Following a Reddit post about how Wendy's is "literally the perfect stock," Wendy's Co. shares surged to an all-time high on Tuesday, making the fast-food company the first restaurant to get looped into the weird and wild world of "meme-stock" trading.
The subreddit "r/WallStreetBets" gained international attention in January when many of its members, which at that point, totaled about 4.6 million users, rallied against Wall Street's effort to drive Gamestop's share price down by short selling the stock.

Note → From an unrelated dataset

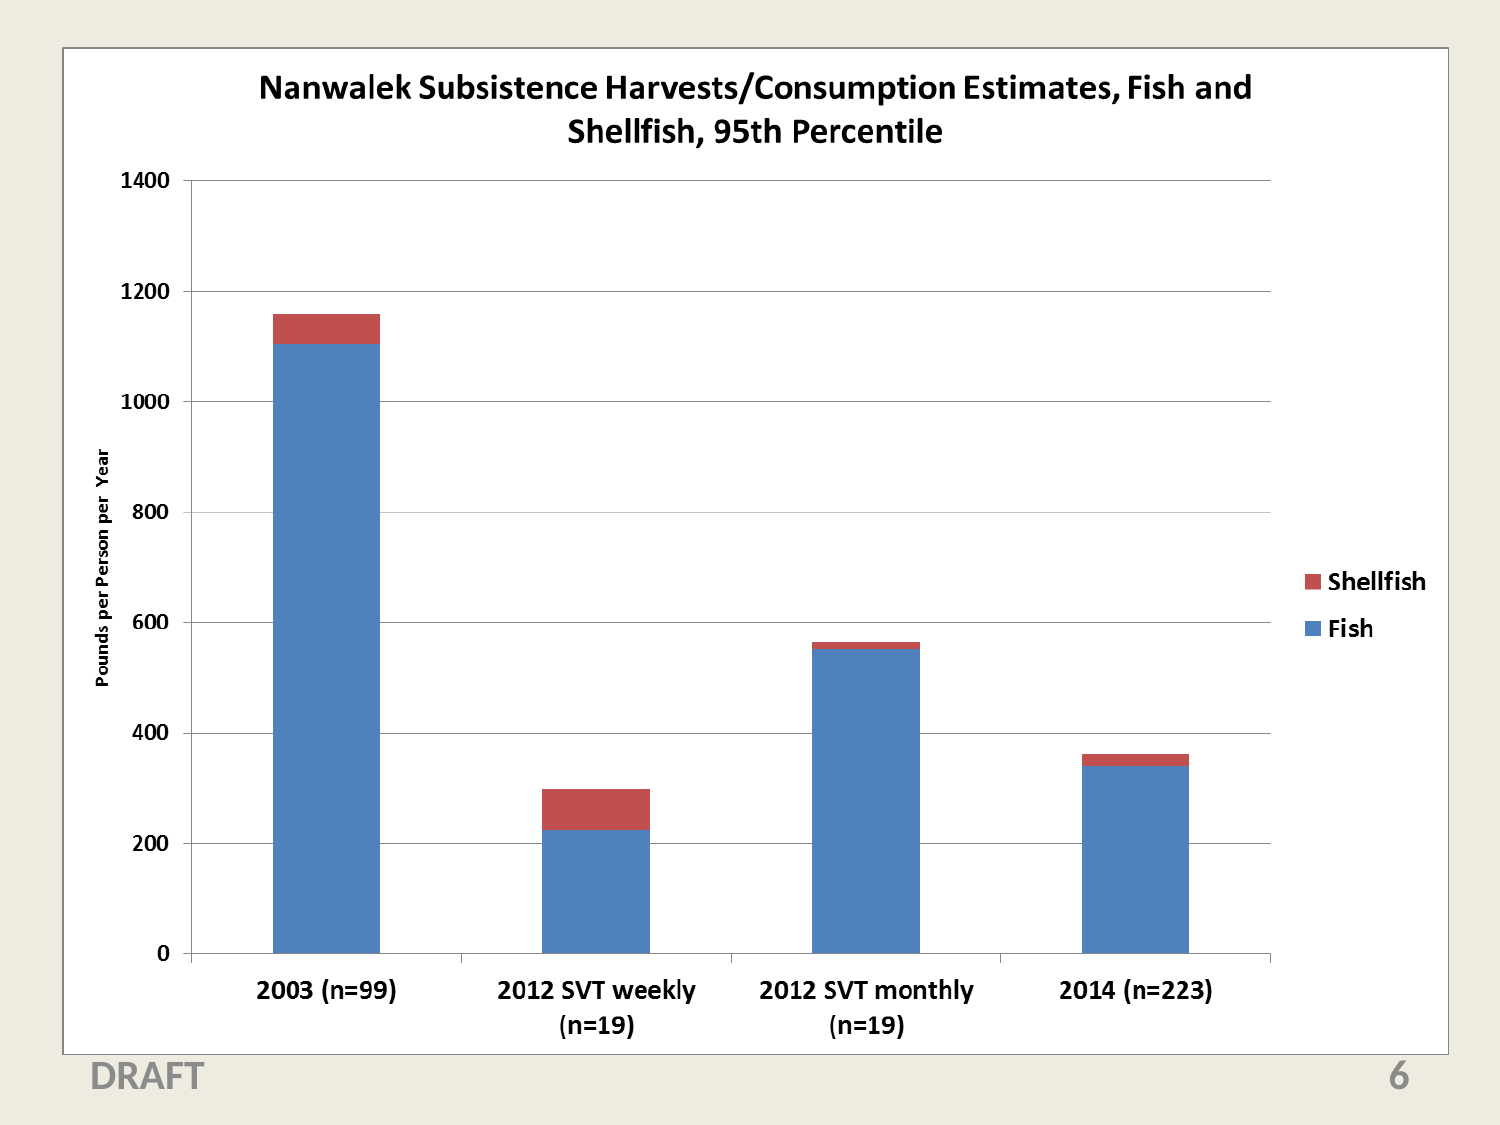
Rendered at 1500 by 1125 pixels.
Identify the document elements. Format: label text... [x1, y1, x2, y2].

picture [62, 47, 1450, 1056]
slide_number 6 [1074, 1064, 1425, 1103]
slide_number DRAFT [75, 1064, 425, 1103]
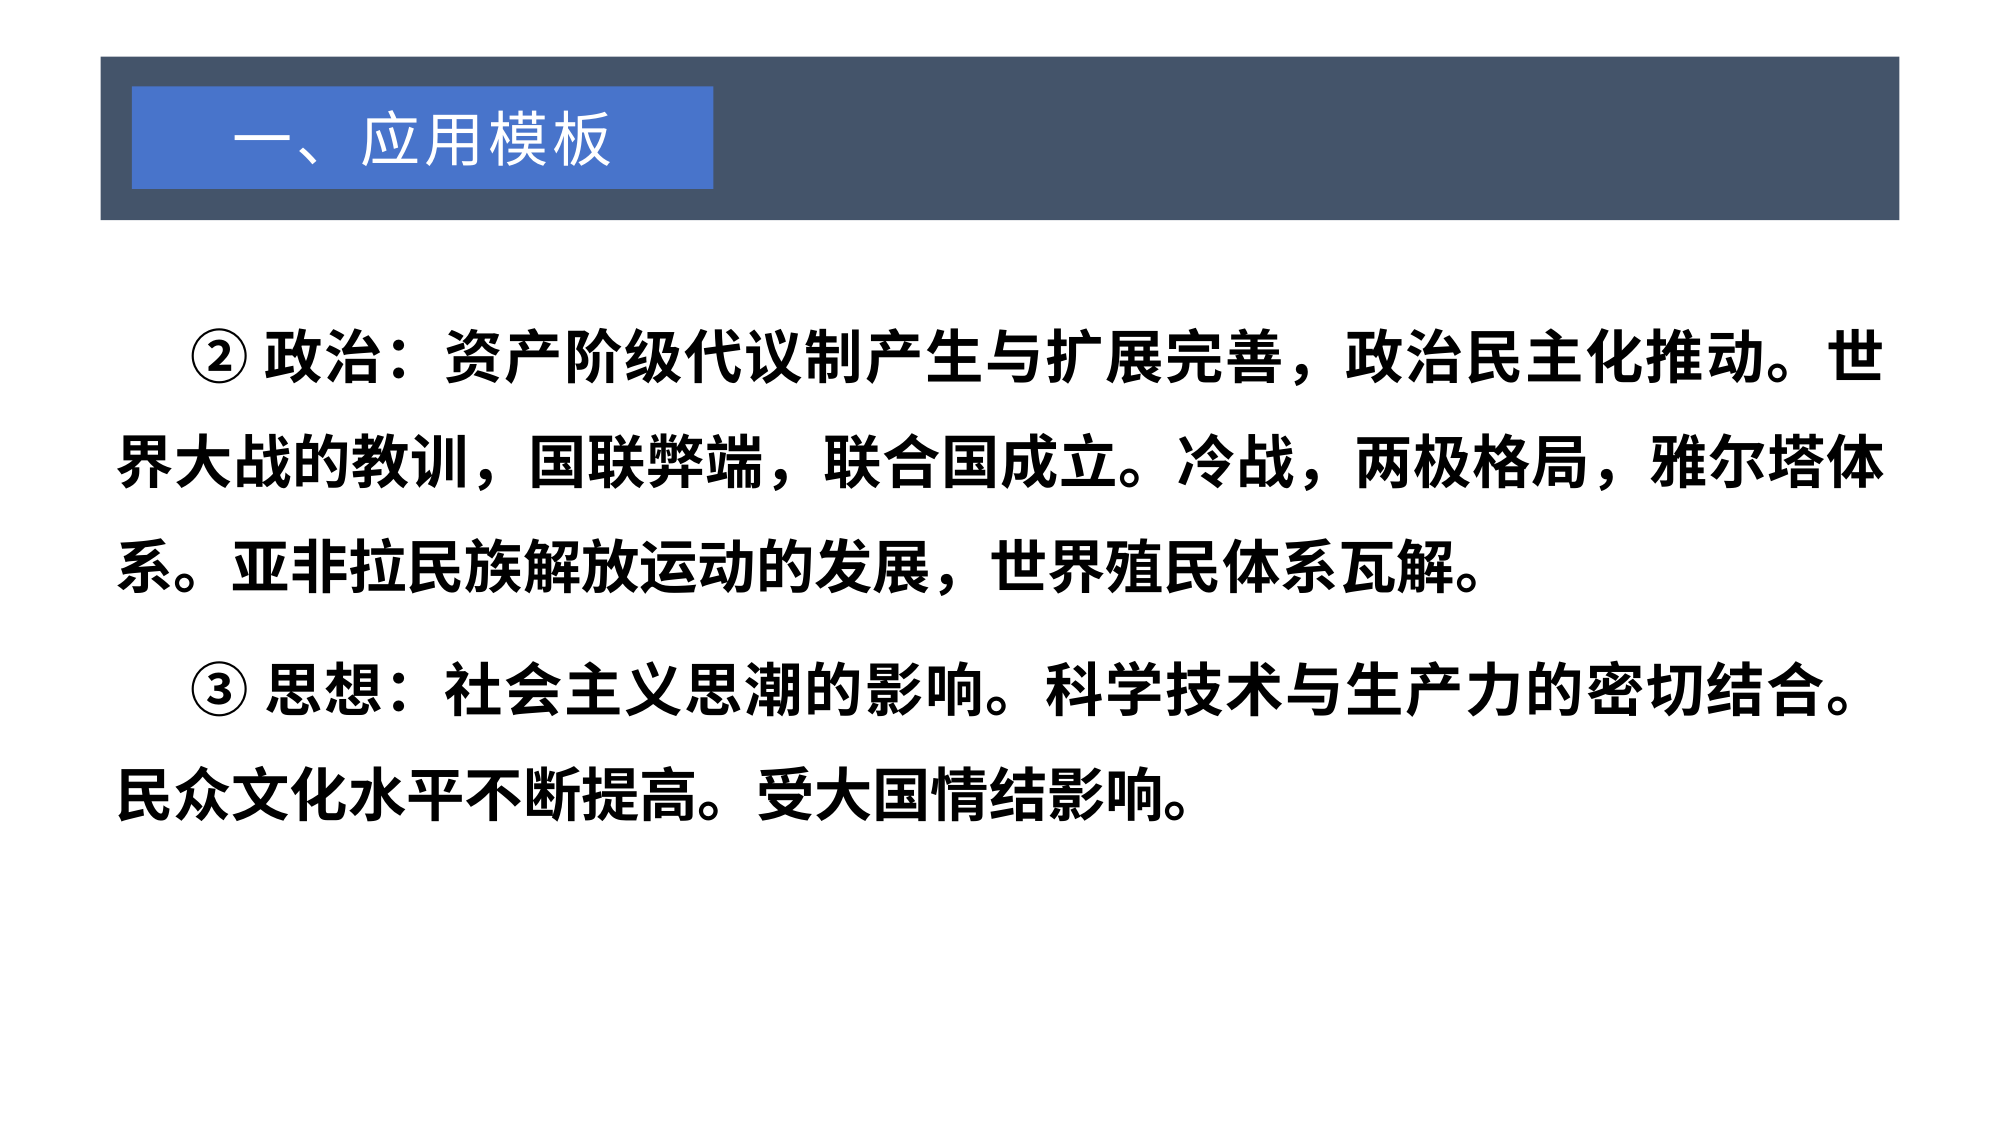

As Salon's Jon Skolnik reported, "These online investors –– many of whom are retail investors using commission-free trading apps like Robinhood –– managed to catapult Gamestop's stock price by 1,500%, confounding market analysts and enraging institutional investors who bet on the company's downfall."
Since then, the subreddit has gained nearly 6 million new members and found new (often ironic) darlings along the way, including Blackberry, Bed Bath & Beyond and AMC. However, on Monday, Reddit user Chillznday laid out their reasoning for why Wendy's stock was an ideal investment.
They cited the popularity of the chain's seasonal strawberry chicken summer salad and Wendy's social media presence — which is, in itself, largely composed of memes and has included occasional Twitter jabs at Gamestop.
"Well this one is obvious but Wendy's Chicken Tendies," they wrote. "Literally the perfect stock for this sub." Tendies, by the way, is both r/WallStreetBets shorthand for trading profits (as one Redditor wrote, "LEVERAGE YOUR HOUSE!!!! LETS GET THESE TENDIES!!!!") and a reference to the chain's chicken nuggets.
In response, shares of Wendy's surged more than 25% in late afternoon trading Tuesday, and data from the Yolosocks.live website — which tracks real-time mentions on stocks within the subreddit chatroom — indicated that Wendy's became the seventh-most discussed stock among users, up from a previous rank of 19.
However, many financial analysts have pointed out that Wendy's stock is different from past "meme stocks" because, unlike Gamestop or AMC, it's not a popular choice among short sellers because it's currently experiencing steady growth and has been for the last five years. Additionally, Wendy's U.S. same-store sales in the first quarter increased by 13.5%.
And while many Redditors flocked to buy, some were still uncertain. As one user wrote, "I'm not investing in Wendy's until they can consistently remember my extra bbq sauce pack for my nugnugs."